Globally, more than 13 million children under 18 years-11 million of them in sub Saharan Africa-have lost one or both parents to AIDS. Many children affected by HIV/AIDS live in households headed by a grandparent or other older family member. The overall goal of the G.E.N.O. project is to strengthen care and support for these orphans by providing their older caregivers the knowledge and resources they need in their new roles as heads of households with young children. The Coca-Cola grant is providing funds to train 100 grandparents in HIV/AIDS awareness and prevention and to organize parenting skills support groups. Poverty and poor nutrition have been directly linked with the spread of AIDS.

Principal Investigator: Mary Ball
Co-Investigators: Molly Perkins (Project Manager) and Frank Whittington (Gerontology Institute), Kirk Elifson and Robert Adelman (Sociology Department)

The Gerontology Institute has been awarded a 3-year grant to learn how assisted living facilities (ALFs) can create an environment that maximizes satisfaction and retention of direct care staff.

Results of this study will increase our understanding of the motivations, behaviors, incentives, and barriers to professionalization of paid care givers of older, frail persons residing in assisted living facilities.

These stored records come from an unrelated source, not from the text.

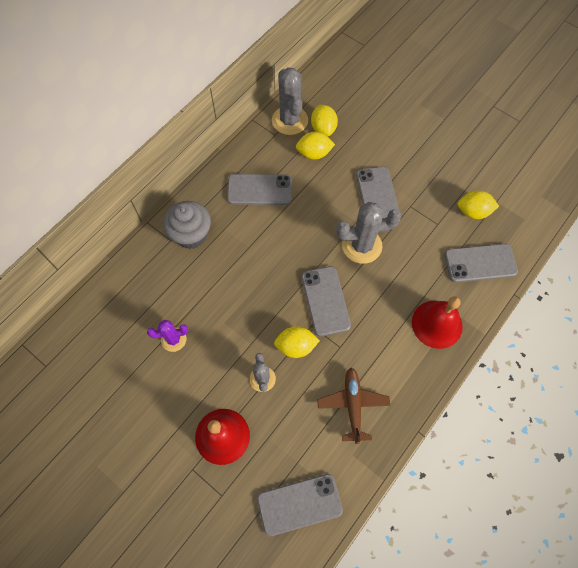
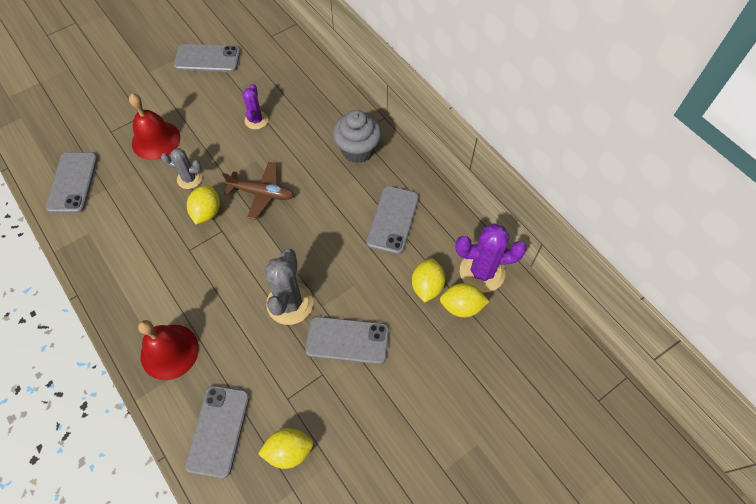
camera: 105 degrees right, 5 degrees down
grey cactus [272,67,308,135] -> purple cactus [456,223,527,293]
grey phone [302,266,351,336] -> grey phone moved to [174,44,240,72]
brown plane [317,368,390,444] -> brown plane moved to [222,162,294,220]
yellow lemon [458,190,499,219] -> yellow lemon turned 60 degrees clockwise [258,428,313,469]

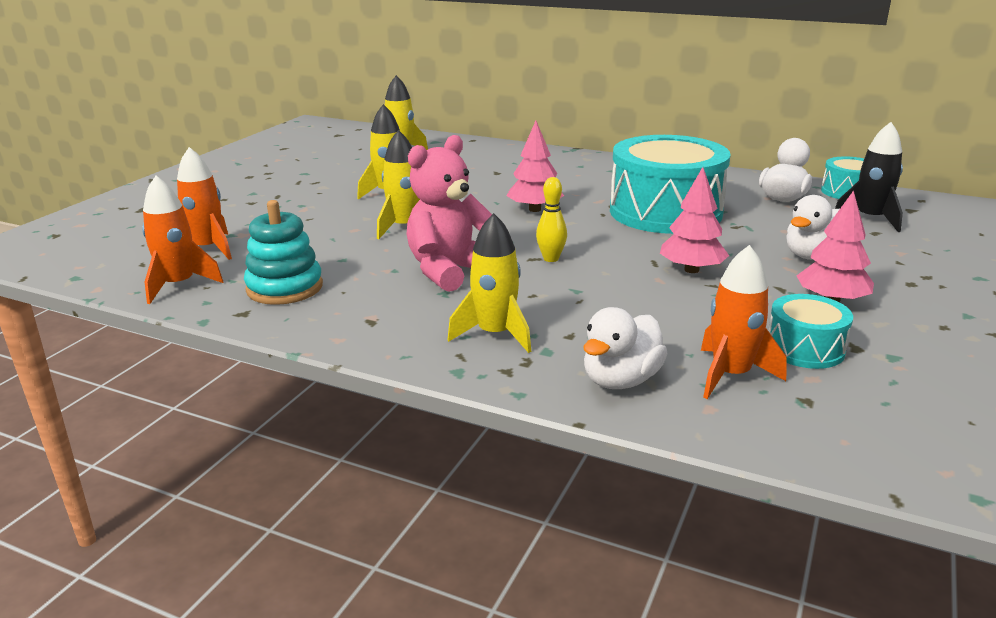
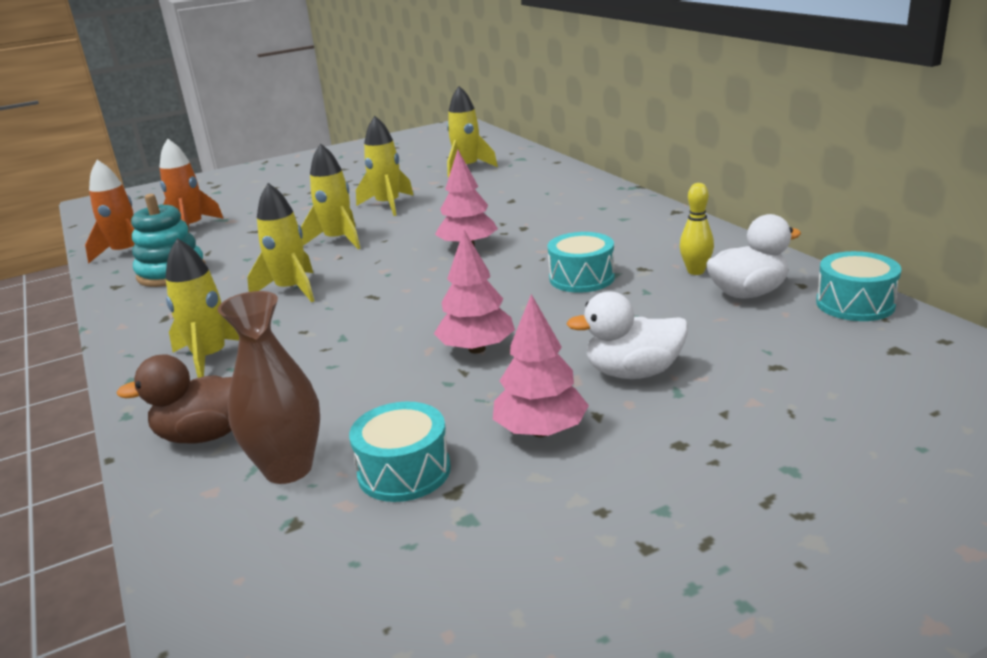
camera: 40 degrees right, 0 degrees up
pink teddy bear [407,135,492,292] -> yellow rocket [247,183,314,302]
yellow bowling pin [536,177,567,262] -> yellow bowling pin moved to [680,183,714,275]
white duck [583,307,668,389] -> brown duck [116,354,232,443]
turquoise drum [610,135,731,234] -> turquoise drum [548,232,615,293], size x0.48
orange rocket [701,245,787,399] -> brown vase [217,291,320,484]
black rocket [835,122,903,232] -> none

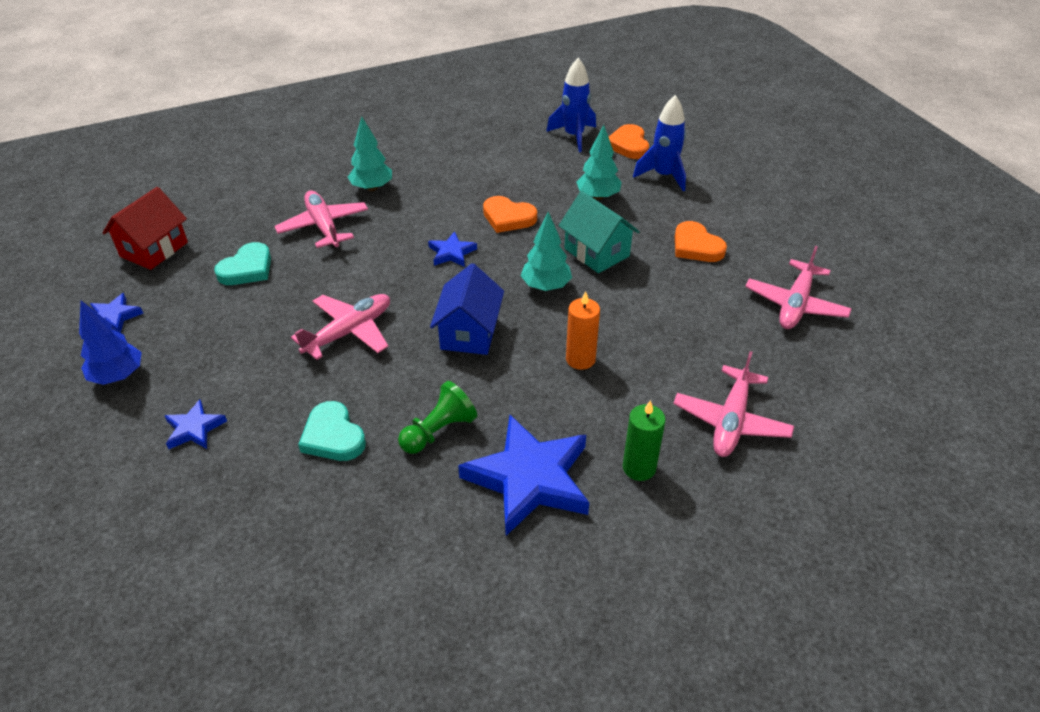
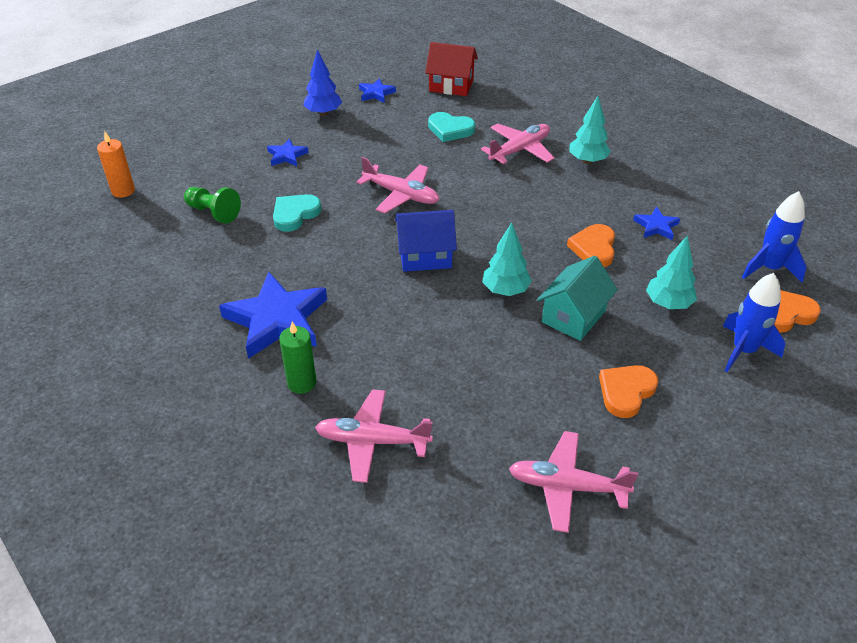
camera: 75 degrees right, 0 degrees up
green pawn [398,381,477,454] -> green pawn moved to [184,187,241,224]
blue star [428,231,477,267] -> blue star moved to [633,207,680,240]
orange candle [566,291,600,370] -> orange candle moved to [97,132,135,198]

This understanding will help increase satisfaction and reduce direct-care staff shortages and turnover, thus enhancing quality of care and life of residents.

Thirty-six ALFs in Georgia will be selected to represent variation in 3 categories of facility size (16-25; 26-50; 51+ residents) and 3 areas of the state. Within these facilities, 308 direct-care staff will be selected randomly for face-to-face interviews. An additional 40 staff will be purposively selected for in-depth interviews.

These interviews will focus on staff members' experiences and attitudes toward caregiving and include a job satisfaction scale. One administrator from each home will also be interviewed to determine the facility's organizational structure and policies and procedures and the administrator's experiences and attitudes related to staffing. In addition, facility documents containing policies and procedures related to staffing will be reviewed.